■ DATA SHOWN:
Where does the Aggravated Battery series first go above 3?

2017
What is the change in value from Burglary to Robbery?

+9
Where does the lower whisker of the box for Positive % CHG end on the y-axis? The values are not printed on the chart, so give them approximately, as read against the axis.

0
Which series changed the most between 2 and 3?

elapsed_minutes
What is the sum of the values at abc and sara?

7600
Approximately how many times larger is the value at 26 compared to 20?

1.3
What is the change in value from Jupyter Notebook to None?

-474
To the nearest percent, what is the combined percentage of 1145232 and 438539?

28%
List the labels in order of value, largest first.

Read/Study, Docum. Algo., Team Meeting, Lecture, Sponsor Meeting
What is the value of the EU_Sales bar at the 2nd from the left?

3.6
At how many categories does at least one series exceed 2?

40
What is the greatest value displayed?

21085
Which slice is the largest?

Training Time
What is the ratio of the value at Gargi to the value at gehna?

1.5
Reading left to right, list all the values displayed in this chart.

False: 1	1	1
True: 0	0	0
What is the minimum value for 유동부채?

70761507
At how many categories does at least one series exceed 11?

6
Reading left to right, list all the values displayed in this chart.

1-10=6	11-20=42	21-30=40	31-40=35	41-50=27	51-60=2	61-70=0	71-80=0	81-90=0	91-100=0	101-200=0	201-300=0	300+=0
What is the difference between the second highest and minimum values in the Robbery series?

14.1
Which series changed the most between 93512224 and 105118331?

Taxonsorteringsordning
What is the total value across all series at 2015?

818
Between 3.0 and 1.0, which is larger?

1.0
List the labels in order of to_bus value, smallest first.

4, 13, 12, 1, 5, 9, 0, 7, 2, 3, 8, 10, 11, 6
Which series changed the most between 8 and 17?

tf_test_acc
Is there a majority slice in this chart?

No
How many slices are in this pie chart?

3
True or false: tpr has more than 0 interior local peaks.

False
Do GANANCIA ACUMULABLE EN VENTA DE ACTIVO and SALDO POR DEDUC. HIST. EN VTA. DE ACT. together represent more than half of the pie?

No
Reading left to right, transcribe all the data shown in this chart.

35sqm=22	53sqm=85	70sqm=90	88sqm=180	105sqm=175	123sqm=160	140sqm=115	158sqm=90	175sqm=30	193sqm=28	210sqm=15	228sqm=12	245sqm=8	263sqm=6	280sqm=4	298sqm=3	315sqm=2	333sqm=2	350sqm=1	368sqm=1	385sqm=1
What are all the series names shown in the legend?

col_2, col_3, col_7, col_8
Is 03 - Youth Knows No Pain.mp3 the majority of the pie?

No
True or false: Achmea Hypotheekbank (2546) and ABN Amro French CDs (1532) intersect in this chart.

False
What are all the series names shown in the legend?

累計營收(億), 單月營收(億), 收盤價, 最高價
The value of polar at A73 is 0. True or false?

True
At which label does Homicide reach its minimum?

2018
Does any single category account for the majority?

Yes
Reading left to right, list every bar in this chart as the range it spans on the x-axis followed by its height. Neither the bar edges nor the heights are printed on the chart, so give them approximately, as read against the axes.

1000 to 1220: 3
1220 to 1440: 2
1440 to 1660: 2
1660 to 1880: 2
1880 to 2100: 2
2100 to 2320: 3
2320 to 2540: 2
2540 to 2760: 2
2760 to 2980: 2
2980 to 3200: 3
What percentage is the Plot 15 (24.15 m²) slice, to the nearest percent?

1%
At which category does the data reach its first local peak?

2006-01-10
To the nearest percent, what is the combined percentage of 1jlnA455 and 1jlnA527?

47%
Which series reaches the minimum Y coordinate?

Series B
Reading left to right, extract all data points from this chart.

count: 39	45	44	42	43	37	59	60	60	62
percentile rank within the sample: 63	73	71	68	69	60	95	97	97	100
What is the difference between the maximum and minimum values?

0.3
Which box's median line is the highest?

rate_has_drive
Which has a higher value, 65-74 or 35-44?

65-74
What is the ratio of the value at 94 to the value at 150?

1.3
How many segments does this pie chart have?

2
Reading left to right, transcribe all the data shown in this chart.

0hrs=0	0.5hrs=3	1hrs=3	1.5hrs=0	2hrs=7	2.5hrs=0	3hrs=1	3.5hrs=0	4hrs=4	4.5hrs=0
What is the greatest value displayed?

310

■ WHAT IS BEING ASKED:
Please set out every non-blank line of the items above as a Markdown table with two columns, "No." for the row number and "Text" for the line.

■ RESPONSE BELOW:
| No. | Text |
|---|---|
| 1 | Where does the Aggravated Battery series first go above 3? |
| 2 | 2017 |
| 3 | What is the change in value from Burglary to Robbery? |
| 4 | +9 |
| 5 | Where does the lower whisker of the box for Positive % CHG end on the y-axis? The values are not printed on the chart, so give them approximately, as read against the axis. |
| 6 | 0 |
| 7 | Which series changed the most between 2 and 3? |
| 8 | elapsed_minutes |
| 9 | What is the sum of the values at abc and sara? |
| 10 | 7600 |
| 11 | Approximately how many times larger is the value at 26 compared to 20? |
| 12 | 1.3 |
| 13 | What is the change in value from Jupyter Notebook to None? |
| 14 | -474 |
| 15 | To the nearest percent, what is the combined percentage of 1145232 and 438539? |
| 16 | 28% |
| 17 | List the labels in order of value, largest first. |
| 18 | Read/Study, Docum. Algo., Team Meeting, Lecture, Sponsor Meeting |
| 19 | What is the value of the EU_Sales bar at the 2nd from the left? |
| 20 | 3.6 |
| 21 | At how many categories does at least one series exceed 2? |
| 22 | 40 |
| 23 | What is the greatest value displayed? |
| 24 | 21085 |
| 25 | Which slice is the largest? |
| 26 | Training Time |
| 27 | What is the ratio of the value at Gargi to the value at gehna? |
| 28 | 1.5 |
| 29 | Reading left to right, list all the values displayed in this chart. |
| 30 | False: 1	1	1 |
| 31 | True: 0	0	0 |
| 32 | What is the minimum value for 유동부채? |
| 33 | 70761507 |
| 34 | At how many categories does at least one series exceed 11? |
| 35 | 6 |
| 36 | Reading left to right, list all the values displayed in this chart. |
| 37 | 1-10=6	11-20=42	21-30=40	31-40=35	41-50=27	51-60=2	61-70=0	71-80=0	81-90=0	91-100=0	101-200=0	201-300=0	300+=0 |
| 38 | What is the difference between the second highest and minimum values in the Robbery series? |
| 39 | 14.1 |
| 40 | Which series changed the most between 93512224 and 105118331? |
| 41 | Taxonsorteringsordning |
| 42 | What is the total value across all series at 2015? |
| 43 | 818 |
| 44 | Between 3.0 and 1.0, which is larger? |
| 45 | 1.0 |
| 46 | List the labels in order of to_bus value, smallest first. |
| 47 | 4, 13, 12, 1, 5, 9, 0, 7, 2, 3, 8, 10, 11, 6 |
| 48 | Which series changed the most between 8 and 17? |
| 49 | tf_test_acc |
| 50 | Is there a majority slice in this chart? |
| 51 | No |
| 52 | How many slices are in this pie chart? |
| 53 | 3 |
| 54 | True or false: tpr has more than 0 interior local peaks. |
| 55 | False |
| 56 | Do GANANCIA ACUMULABLE EN VENTA DE ACTIVO and SALDO POR DEDUC. HIST. EN VTA. DE ACT. together represent more than half of the pie? |
| 57 | No |
| 58 | Reading left to right, transcribe all the data shown in this chart. |
| 59 | 35sqm=22	53sqm=85	70sqm=90	88sqm=180	105sqm=175	123sqm=160	140sqm=115	158sqm=90	175sqm=30	193sqm=28	210sqm=15	228sqm=12	245sqm=8	263sqm=6	280sqm=4	298sqm=3	315sqm=2	333sqm=2	350sqm=1	368sqm=1	385sqm=1 |
| 60 | What are all the series names shown in the legend? |
| 61 | col_2, col_3, col_7, col_8 |
| 62 | Is 03 - Youth Knows No Pain.mp3 the majority of the pie? |
| 63 | No |
| 64 | True or false: Achmea Hypotheekbank (2546) and ABN Amro French CDs (1532) intersect in this chart. |
| 65 | False |
| 66 | What are all the series names shown in the legend? |
| 67 | 累計營收(億), 單月營收(億), 收盤價, 最高價 |
| 68 | The value of polar at A73 is 0. True or false? |
| 69 | True |
| 70 | At which label does Homicide reach its minimum? |
| 71 | 2018 |
| 72 | Does any single category account for the majority? |
| 73 | Yes |
| 74 | Reading left to right, list every bar in this chart as the range it spans on the x-axis followed by its height. Neither the bar edges nor the heights are printed on the chart, so give them approximately, as read against the axes. |
| 75 | 1000 to 1220: 3 |
| 76 | 1220 to 1440: 2 |
| 77 | 1440 to 1660: 2 |
| 78 | 1660 to 1880: 2 |
| 79 | 1880 to 2100: 2 |
| 80 | 2100 to 2320: 3 |
| 81 | 2320 to 2540: 2 |
| 82 | 2540 to 2760: 2 |
| 83 | 2760 to 2980: 2 |
| 84 | 2980 to 3200: 3 |
| 85 | What percentage is the Plot 15 (24.15 m²) slice, to the nearest percent? |
| 86 | 1% |
| 87 | At which category does the data reach its first local peak? |
| 88 | 2006-01-10 |
| 89 | To the nearest percent, what is the combined percentage of 1jlnA455 and 1jlnA527? |
| 90 | 47% |
| 91 | Which series reaches the minimum Y coordinate? |
| 92 | Series B |
| 93 | Reading left to right, extract all data points from this chart. |
| 94 | count: 39	45	44	42	43	37	59	60	60	62 |
| 95 | percentile rank within the sample: 63	73	71	68	69	60	95	97	97	100 |
| 96 | What is the difference between the maximum and minimum values? |
| 97 | 0.3 |
| 98 | Which box's median line is the highest? |
| 99 | rate_has_drive |
| 100 | Which has a higher value, 65-74 or 35-44? |
| 101 | 65-74 |
| 102 | What is the ratio of the value at 94 to the value at 150? |
| 103 | 1.3 |
| 104 | How many segments does this pie chart have? |
| 105 | 2 |
| 106 | Reading left to right, transcribe all the data shown in this chart. |
| 107 | 0hrs=0	0.5hrs=3	1hrs=3	1.5hrs=0	2hrs=7	2.5hrs=0	3hrs=1	3.5hrs=0	4hrs=4	4.5hrs=0 |
| 108 | What is the greatest value displayed? |
| 109 | 310 |